== EXERCISE DESCRIPTION ==
Copy, from the data below, every line that has "your" in it.

== DATASET RECORDS ==

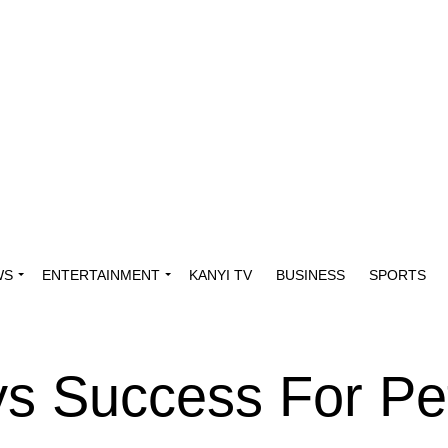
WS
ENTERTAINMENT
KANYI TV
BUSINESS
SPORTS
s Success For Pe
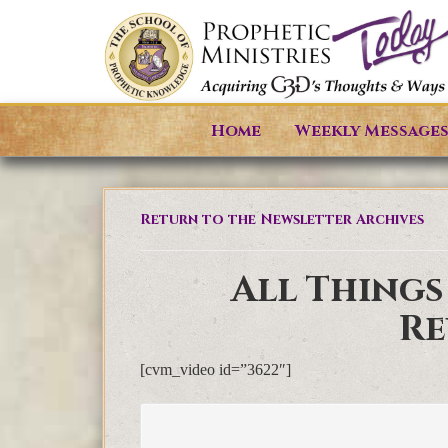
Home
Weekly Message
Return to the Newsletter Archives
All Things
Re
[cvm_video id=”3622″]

==

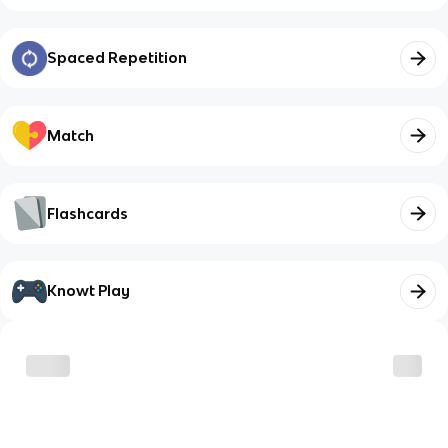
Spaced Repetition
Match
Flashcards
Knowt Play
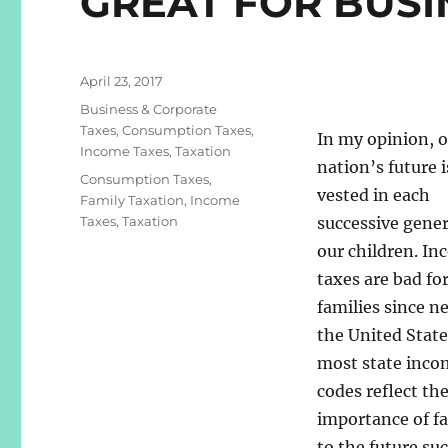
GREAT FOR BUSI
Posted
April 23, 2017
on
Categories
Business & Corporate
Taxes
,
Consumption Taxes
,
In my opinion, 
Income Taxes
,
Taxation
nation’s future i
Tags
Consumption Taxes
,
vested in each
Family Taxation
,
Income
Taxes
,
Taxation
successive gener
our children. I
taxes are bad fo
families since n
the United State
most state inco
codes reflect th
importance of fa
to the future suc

--

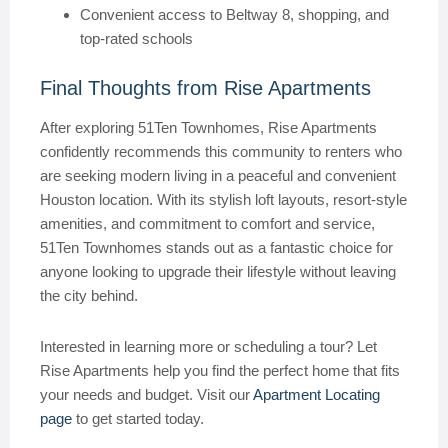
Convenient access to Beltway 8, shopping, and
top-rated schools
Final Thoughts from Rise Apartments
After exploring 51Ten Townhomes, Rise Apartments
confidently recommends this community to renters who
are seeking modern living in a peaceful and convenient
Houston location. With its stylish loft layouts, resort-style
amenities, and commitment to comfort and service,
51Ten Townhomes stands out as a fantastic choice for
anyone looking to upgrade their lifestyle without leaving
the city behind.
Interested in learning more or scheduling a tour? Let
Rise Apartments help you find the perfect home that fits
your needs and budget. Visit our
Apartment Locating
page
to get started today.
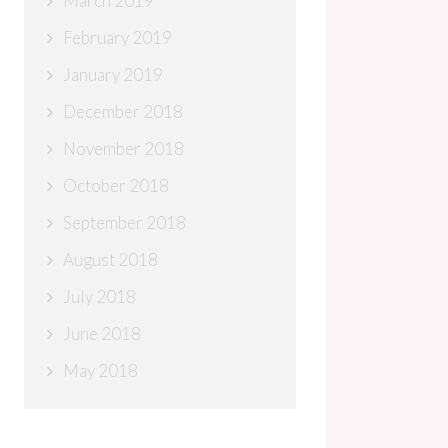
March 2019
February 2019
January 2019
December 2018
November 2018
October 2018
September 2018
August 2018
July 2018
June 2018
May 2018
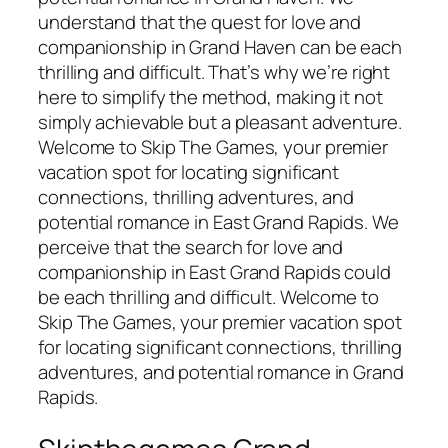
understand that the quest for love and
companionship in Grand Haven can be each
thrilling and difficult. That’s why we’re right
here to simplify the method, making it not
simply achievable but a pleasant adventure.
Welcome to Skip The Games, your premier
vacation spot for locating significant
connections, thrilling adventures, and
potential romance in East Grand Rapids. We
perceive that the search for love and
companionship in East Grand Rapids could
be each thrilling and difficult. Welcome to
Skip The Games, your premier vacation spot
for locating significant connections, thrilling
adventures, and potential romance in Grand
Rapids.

== RESPONSE ==
your needs and budget. Visit our
Welcome to Skip The Games, your premier
Skip The Games, your premier vacation spot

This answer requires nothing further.